Let’s get to the paneling… I started on the window wall. It’s actually the only wall I’ve got the frame up on.
I pre-assembled each frame section in the basement from poplar using pocket screws. Poplar is my choice du joir for any wood that will be painted. It’s a quality hardwood that doesn’t work very well for staining so it’s generally priced lower than cherry, oak or maple. The frame is resting on 1/2″ thick blocks until I nail it to the wall. I’m lifting it to give me some height on the wall. I was afraid it might be a tad too short, so better safe than sorry.
Here’s a less than sharp photo of the first section. You can see how the top and the bottom pieces run the width of the section and the sides run between them. I only had to add pocket screws from the sides into the top and bottom.

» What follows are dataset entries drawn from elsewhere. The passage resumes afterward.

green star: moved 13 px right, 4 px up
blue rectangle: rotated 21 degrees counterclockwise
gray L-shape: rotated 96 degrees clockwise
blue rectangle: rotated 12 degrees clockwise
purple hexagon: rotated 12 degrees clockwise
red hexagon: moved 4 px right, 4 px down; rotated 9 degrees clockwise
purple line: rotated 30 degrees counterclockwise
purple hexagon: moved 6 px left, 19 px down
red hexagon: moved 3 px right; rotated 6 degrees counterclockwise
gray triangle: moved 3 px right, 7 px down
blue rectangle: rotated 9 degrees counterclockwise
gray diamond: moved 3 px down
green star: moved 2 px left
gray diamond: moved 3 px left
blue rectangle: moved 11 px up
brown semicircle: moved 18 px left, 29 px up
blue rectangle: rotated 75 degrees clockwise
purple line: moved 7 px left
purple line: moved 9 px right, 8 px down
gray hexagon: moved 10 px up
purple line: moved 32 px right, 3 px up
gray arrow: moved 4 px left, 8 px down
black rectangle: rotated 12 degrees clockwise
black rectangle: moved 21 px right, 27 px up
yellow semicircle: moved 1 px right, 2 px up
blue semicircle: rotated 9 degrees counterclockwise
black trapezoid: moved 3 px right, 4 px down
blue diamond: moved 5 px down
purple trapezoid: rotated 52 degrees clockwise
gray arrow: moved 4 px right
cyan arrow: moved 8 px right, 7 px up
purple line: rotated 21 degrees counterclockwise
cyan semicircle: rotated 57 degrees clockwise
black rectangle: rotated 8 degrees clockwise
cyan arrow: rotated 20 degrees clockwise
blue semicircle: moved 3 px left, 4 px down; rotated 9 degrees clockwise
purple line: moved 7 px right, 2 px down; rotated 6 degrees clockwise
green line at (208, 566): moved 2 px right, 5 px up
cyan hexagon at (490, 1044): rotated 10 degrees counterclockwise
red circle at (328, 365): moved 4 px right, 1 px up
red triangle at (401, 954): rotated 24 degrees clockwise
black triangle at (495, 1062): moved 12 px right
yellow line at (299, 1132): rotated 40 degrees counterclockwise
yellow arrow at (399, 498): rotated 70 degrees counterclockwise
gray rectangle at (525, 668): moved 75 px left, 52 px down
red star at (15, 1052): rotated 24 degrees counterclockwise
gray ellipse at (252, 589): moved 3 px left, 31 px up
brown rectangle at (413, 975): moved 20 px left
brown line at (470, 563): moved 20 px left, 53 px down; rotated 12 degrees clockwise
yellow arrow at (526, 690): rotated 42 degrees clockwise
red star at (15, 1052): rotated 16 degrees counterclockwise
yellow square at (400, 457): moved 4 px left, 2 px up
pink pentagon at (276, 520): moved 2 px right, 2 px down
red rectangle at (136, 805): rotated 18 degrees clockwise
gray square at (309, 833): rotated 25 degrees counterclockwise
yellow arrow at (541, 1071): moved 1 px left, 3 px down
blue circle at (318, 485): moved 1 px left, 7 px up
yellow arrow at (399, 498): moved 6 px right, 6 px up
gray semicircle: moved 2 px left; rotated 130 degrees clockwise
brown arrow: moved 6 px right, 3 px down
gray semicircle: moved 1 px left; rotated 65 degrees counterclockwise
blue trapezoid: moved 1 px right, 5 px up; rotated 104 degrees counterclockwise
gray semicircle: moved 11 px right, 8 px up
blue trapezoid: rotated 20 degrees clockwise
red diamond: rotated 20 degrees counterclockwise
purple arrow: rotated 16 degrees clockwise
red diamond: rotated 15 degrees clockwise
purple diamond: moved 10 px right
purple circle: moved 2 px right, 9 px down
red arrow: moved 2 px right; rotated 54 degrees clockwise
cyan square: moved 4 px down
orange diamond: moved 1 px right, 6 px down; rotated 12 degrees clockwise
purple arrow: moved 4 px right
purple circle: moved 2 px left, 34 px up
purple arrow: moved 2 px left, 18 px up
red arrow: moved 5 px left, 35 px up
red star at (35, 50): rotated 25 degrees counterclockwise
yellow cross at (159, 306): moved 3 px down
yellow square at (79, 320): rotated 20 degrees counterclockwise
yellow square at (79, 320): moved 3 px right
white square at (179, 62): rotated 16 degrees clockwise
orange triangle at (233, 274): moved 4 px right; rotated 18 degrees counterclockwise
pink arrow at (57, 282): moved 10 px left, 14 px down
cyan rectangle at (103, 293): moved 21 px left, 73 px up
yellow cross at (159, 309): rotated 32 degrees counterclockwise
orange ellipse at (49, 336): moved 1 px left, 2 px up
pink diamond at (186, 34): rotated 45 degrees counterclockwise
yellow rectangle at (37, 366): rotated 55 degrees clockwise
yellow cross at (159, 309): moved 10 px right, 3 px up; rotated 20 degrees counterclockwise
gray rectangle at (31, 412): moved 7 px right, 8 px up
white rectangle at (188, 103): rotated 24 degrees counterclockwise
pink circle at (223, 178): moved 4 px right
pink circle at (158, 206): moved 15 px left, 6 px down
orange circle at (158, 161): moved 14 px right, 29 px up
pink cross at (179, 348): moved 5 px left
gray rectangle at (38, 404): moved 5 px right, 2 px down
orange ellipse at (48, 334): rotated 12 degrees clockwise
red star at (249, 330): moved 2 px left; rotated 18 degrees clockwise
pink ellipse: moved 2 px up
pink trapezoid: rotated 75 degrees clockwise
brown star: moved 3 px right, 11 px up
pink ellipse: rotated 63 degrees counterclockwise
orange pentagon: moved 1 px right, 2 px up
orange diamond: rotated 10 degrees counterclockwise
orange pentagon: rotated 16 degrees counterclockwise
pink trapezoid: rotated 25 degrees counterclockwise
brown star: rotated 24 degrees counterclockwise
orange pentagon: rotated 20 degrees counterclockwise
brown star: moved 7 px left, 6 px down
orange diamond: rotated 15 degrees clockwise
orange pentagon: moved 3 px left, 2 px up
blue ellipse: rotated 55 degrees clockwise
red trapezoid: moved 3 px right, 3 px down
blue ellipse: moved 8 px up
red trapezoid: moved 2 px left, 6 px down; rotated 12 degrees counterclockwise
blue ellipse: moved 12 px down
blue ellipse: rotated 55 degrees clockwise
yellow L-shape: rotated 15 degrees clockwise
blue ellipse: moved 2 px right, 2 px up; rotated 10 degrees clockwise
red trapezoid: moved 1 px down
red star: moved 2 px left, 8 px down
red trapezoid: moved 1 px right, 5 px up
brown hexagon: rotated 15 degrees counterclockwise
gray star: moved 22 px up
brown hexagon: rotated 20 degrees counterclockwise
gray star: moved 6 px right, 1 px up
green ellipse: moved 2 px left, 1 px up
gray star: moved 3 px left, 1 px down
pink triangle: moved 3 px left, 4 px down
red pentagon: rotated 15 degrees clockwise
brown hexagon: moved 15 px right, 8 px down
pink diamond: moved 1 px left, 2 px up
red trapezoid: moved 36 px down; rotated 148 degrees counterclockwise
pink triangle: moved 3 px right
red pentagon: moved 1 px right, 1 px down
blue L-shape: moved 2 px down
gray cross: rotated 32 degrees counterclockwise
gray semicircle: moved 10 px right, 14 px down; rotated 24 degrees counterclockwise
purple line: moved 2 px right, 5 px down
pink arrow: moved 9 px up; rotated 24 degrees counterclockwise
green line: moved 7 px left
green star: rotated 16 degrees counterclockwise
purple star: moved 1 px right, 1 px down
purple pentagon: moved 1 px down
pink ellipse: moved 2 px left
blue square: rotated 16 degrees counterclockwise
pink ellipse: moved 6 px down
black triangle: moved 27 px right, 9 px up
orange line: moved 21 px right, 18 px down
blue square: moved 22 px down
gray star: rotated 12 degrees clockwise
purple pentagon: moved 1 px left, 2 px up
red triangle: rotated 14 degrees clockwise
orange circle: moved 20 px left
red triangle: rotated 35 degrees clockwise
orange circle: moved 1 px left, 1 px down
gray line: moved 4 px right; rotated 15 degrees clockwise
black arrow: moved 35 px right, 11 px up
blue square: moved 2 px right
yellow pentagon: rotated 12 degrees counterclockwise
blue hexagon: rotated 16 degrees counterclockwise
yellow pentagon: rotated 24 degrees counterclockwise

For the middle area under the window, we took a slightly different approach. We bumped out the wall by 3/4″ then added our panel. This will give that wall some more interest. First I glued and nailed a couple filler pieces.
Since this middle piece will be sticking out from the wall, I wanted to make sure the sides looked sharp. Normally, in carpentry projects, you try to avoid having any end grain showing. The top and the bottom pieces of this section have end grain showing that can be better dressed. To take care of that end grain, I mitered the ends of the panel section to a 45 degree angle. I did this to the individual pieces before I assembled it.
Once the center section was added, I was done with this wall until I go back and add the MDF center, which won’t be for a couple more weeks!!
Anyone else taking their sweet time with a project??